Dracula (Tod Browning, 1931)

A flawed classic, Tod Browning's very loose adaptation of Bram Stoker's Dracula was his third sound film after an incredible run of silents in the '10s and '20s. The result is a mixed bag with several moments of genius, especially Bela Lugosi's scenes, and a constant tension between Browning's wonderfully perverse sensibility and the studio's corny blandness. Fortunately, the bad scenes are pretty forgettable and the great scenes are immortal.
Browning's Dracula takes many liberties with the source material, limiting the importance of some characters, abbreviating much of the plot, and making Renfield the character who visits Dracula's castle in the Carpathians instead of Jonathan Harker. None of these changes hurt the film much, except for Frances Dade's truncated scenes as Lucy. She has a real spark, and the film could have used a lot more of her, especially considering her importance in the novel.
The most egregious problem is the dullness of the characters of Harker (David Manners) and Mina (Helen Chandler), fascinating characters in the novel and in some of the other film adaptations. Chandler is reasonably competent in her scenes, but only shows a few flashes of personality and only really comes alive when she shares the screen with Dade. (Bette Davis was Browning's choice for the role, but studio head Carl Laemmle, Jr., didn't think she had enough sex appeal.) Manners as Harker is a milquetoast bore, a snooze who drags the film down whenever he's onscreen. It's strange to see such flat characters in a Browning film considering how most of his other work is full of memorably strange people, from the leads to the extras, but Browning didn't have final cut. Laemmle, the same genius who vetoed Bette Davis, said Browning's cut was too creepy and forced a re-edit. Browning has said of the final product that most of his best scenes were removed.

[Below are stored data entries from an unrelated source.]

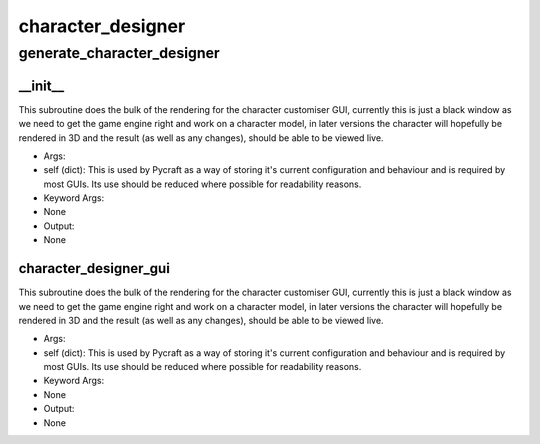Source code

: character_designer
==========

generate_character_designer
----------
__init__
__________
This subroutine does the bulk of the rendering for the character customiser GUI, currently this is just a black window as we need to get the game engine right and work on a character model, in later versions the character will hopefully be rendered in 3D and the result (as well as any changes), should be able to be viewed live.

* Args:
* self (dict): This is used by Pycraft as a way of storing it's current configuration and behaviour and is required by most GUIs. Its use should be reduced where possible for readability reasons.

* Keyword Args:
* None

* Output:
* None

character_designer_gui
__________
This subroutine does the bulk of the rendering for the character customiser GUI, currently this is just a black window as we need to get the game engine right and work on a character model, in later versions the character will hopefully be rendered in 3D and the result (as well as any changes), should be able to be viewed live.

* Args:
* self (dict): This is used by Pycraft as a way of storing it's current configuration and behaviour and is required by most GUIs. Its use should be reduced where possible for readability reasons.

* Keyword Args:
* None

* Output:
* None


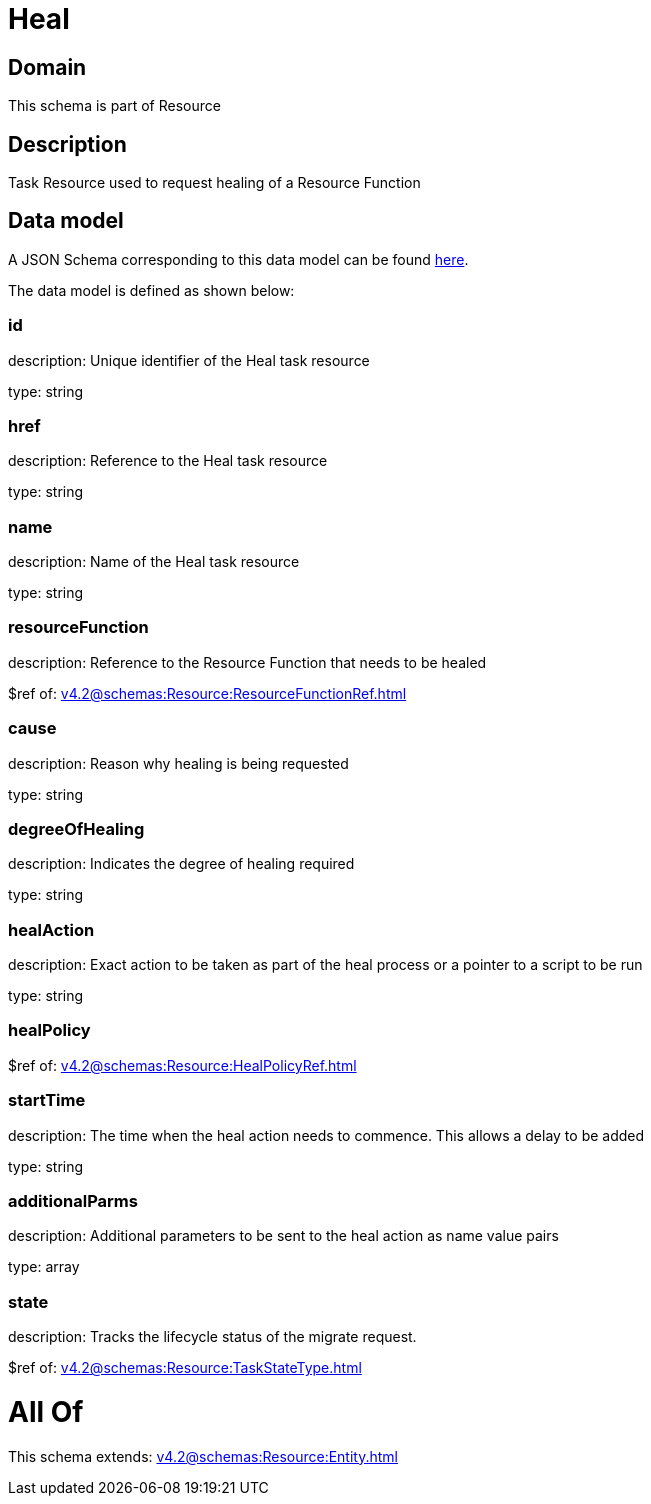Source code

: = Heal

[#domain]
== Domain

This schema is part of Resource

[#description]
== Description

Task Resource used to request healing of a Resource Function


[#data_model]
== Data model

A JSON Schema corresponding to this data model can be found https://tmforum.org[here].

The data model is defined as shown below:


=== id
description: Unique identifier of the Heal task resource

type: string


=== href
description: Reference to the Heal task resource

type: string


=== name
description: Name of the Heal task resource

type: string


=== resourceFunction
description: Reference to the Resource Function that needs to be healed

$ref of: xref:v4.2@schemas:Resource:ResourceFunctionRef.adoc[]


=== cause
description: Reason why healing is being requested

type: string


=== degreeOfHealing
description: Indicates the degree of healing required

type: string


=== healAction
description: Exact action to be taken as part of the heal process or a pointer to a script to be run

type: string


=== healPolicy
$ref of: xref:v4.2@schemas:Resource:HealPolicyRef.adoc[]


=== startTime
description: The time when the heal action needs to commence. This allows a delay to be added

type: string


=== additionalParms
description: Additional parameters to be sent to the heal action as name value pairs

type: array


=== state
description: Tracks the lifecycle status of the migrate request.

$ref of: xref:v4.2@schemas:Resource:TaskStateType.adoc[]


= All Of 
This schema extends: xref:v4.2@schemas:Resource:Entity.adoc[]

What we have left, and what has made this film endure, is Lugosi's iconic performance as Dracula, Dwight Frye's unsettling turn as Renfield, Karl Freund's wonderful cinematography, the gorgeously creepy set design, the underused but memorable shots of Dracula's brides, and Browning's weird personal touches (like having a couple armadillos roaming around Dracula's castle). I was also particularly fond of this line of dialogue: "Isn't this a strange conversation for men who aren't crazy?"
Dracula is not the triumph it could have been, but there are enough great scenes, images, lines, and performances to make it worthy of its classic status. Browning would go on to make three more horror films that better represented the strangeness and complexity of his point of view (Mark of the Vampire, Freaks, and The Devil-Doll), but Dracula is still very much worth visiting and revisiting. Except for that dork Harker. Catch you later.